Woohoo! Good time to pick up a valuable security at unusually low prices! Excellent news for folks with a surplus of currency, who’d rather put it into a profitable business than leave it sitting around being eaten alive by inflation. That’s who we WANT to see benefit from our progressive activism, right?
There are a lot of things that can effect overall consumption of fossil fuels. Someone selling their share in an ongoing operation to someone else–that’s not on the list.
If one assumes that they don’t invest that money in renewable energy companies.
Additionally- why would someone care to support the degradation of the very environment that all of their other investments depend upon?
That’s just stupid.
The effect may or may not be smaller than noise, but the impact on share price definitely exists whenever someone sells, because whoever buys, the *next * buyer should be the one who would have bid just a little less to do the buying. Let me know of I’m missing any important real-world effects that counter that.

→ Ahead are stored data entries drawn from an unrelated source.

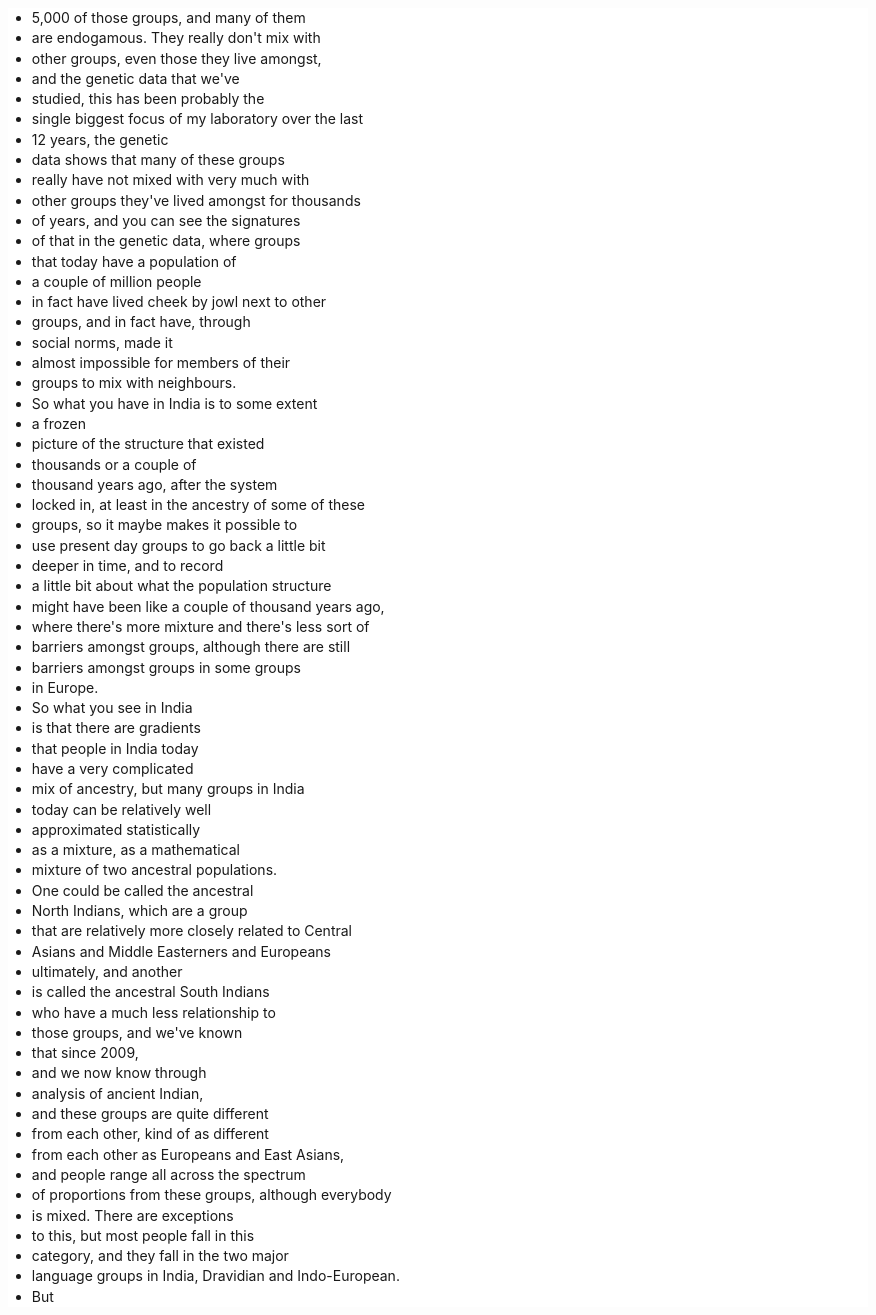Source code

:*  5,000 of those groups, and many of them
*  are endogamous. They really don't mix with
*  other groups, even those they live amongst,
*  and the genetic data that we've
*  studied, this has been probably the
*  single biggest focus of my laboratory over the last
*  12 years, the genetic
*  data shows that many of these groups
*  really have not mixed with very much with
*  other groups they've lived amongst for thousands
*  of years, and you can see the signatures
*  of that in the genetic data, where groups
*  that today have a population of
*  a couple of million people
*  in fact have lived cheek by jowl next to other
*  groups, and in fact have, through
*  social norms, made it
*  almost impossible for members of their
*  groups to mix with neighbours.
*  So what you have in India is to some extent
*  a frozen
*  picture of the structure that existed
*  thousands or a couple of
*  thousand years ago, after the system
*  locked in, at least in the ancestry of some of these
*  groups, so it maybe makes it possible to
*  use present day groups to go back a little bit
*  deeper in time, and to record
*  a little bit about what the population structure
*  might have been like a couple of thousand years ago,
*  where there's more mixture and there's less sort of
*  barriers amongst groups, although there are still
*  barriers amongst groups in some groups
*  in Europe.
*  So what you see in India
*  is that there are gradients
*  that people in India today
*  have a very complicated
*  mix of ancestry, but many groups in India
*  today can be relatively well
*  approximated statistically
*  as a mixture, as a mathematical
*  mixture of two ancestral populations.
*  One could be called the ancestral
*  North Indians, which are a group
*  that are relatively more closely related to Central
*  Asians and Middle Easterners and Europeans
*  ultimately, and another
*  is called the ancestral South Indians
*  who have a much less relationship to
*  those groups, and we've known
*  that since 2009,
*  and we now know through
*  analysis of ancient Indian,
*  and these groups are quite different
*  from each other, kind of as different
*  from each other as Europeans and East Asians,
*  and people range all across the spectrum
*  of proportions from these groups, although everybody
*  is mixed. There are exceptions
*  to this, but most people fall in this
*  category, and they fall in the two major
*  language groups in India, Dravidian and Indo-European.
*  But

The UC System did this last year.
On the value of institutional divestment generally, beyond the high profile symbolism (not worthless), I think it’s most important to see public institutions and policymakers divested from the industry, so, say, public pensions are not dependent on fossil fuel industry returns; and worthwhile to divest higher ed generally, to reduce incentives to maintain the (ahem) pipeline of oil and gas engineers and MBAs and so forth.
Perhaps equally important to invest public and private money in competing renewable energy industries - which seem to have better returns anyway - and to eliminate any preferential financial treatment of fossil businesses, and to impose far greater risk discounting to their future business values.
We shouldn’t mistake this for solving the climate crisis, but there is no reason anyone should invest in the fossil fuel industry.
So, Harvard has investments worth $41 billion? Let that sink in.
I’ve read that Harvard’s endowment fund is dipped into to provide amazing financial assistance, and some qualifying students attend for free. But I assume the interest/dividends fund the assistance and the principal just grows with each new donation. Doesn’t that seem like an excessive war chest, even for a for-profit school?
The short answer is “Prisoner’s DIlemma”.
The medium answer is “Negative externalities.” ( Externality Definition & Examples ) If I provide the capital for a fossil fuel operation–say, literally buying the mineral rights and shovels and paying the guys to dig up the coal–in exchange for a claim on most or all of the profits that result from selling the stuff, most of the costs resulting from environmental damage are borne by other people, while most of the profits go to me. And since environmental damage tends to be unevenly distributed, I can buy the least damaged land and live on that. The result is I end up better off than I would have if I’d invested in renewable hamster wheel power that didn’t do as much damage to the environment, but also didn’t result in as much profit going into my pocket.
This turns out to be one of those really snarled problems for which any solution that fits onto a bumper sticker won’t work.
It’s a good thing that there climate change never comes back to bite you in the ass.
And that you never have to worry about retirement to what used to be Florida or the Maldives. Or ever care about your kids.
Unfortunately, turns out that a fat trust fund for your kids and a somewhat dinged-up environment provides for them better than a legacy pure as the driven snow and a less dinged-up environment.
Know your enemy.
(The usual solution to this is to either flatly forbid things that result in negative externalities–which is how we dealt with the grosser environmental problems, like polychlorinated biphenyls or acid rain–or figure out a way to make it more profitable not to incur them in the first place. Carbon credits and offsets are an attempt at the latter. Works great on paper, doesn’t have a real good track record in the real world.)
Or you can ban them like CFC’s and lead paint.
It’s not all about coddling investors.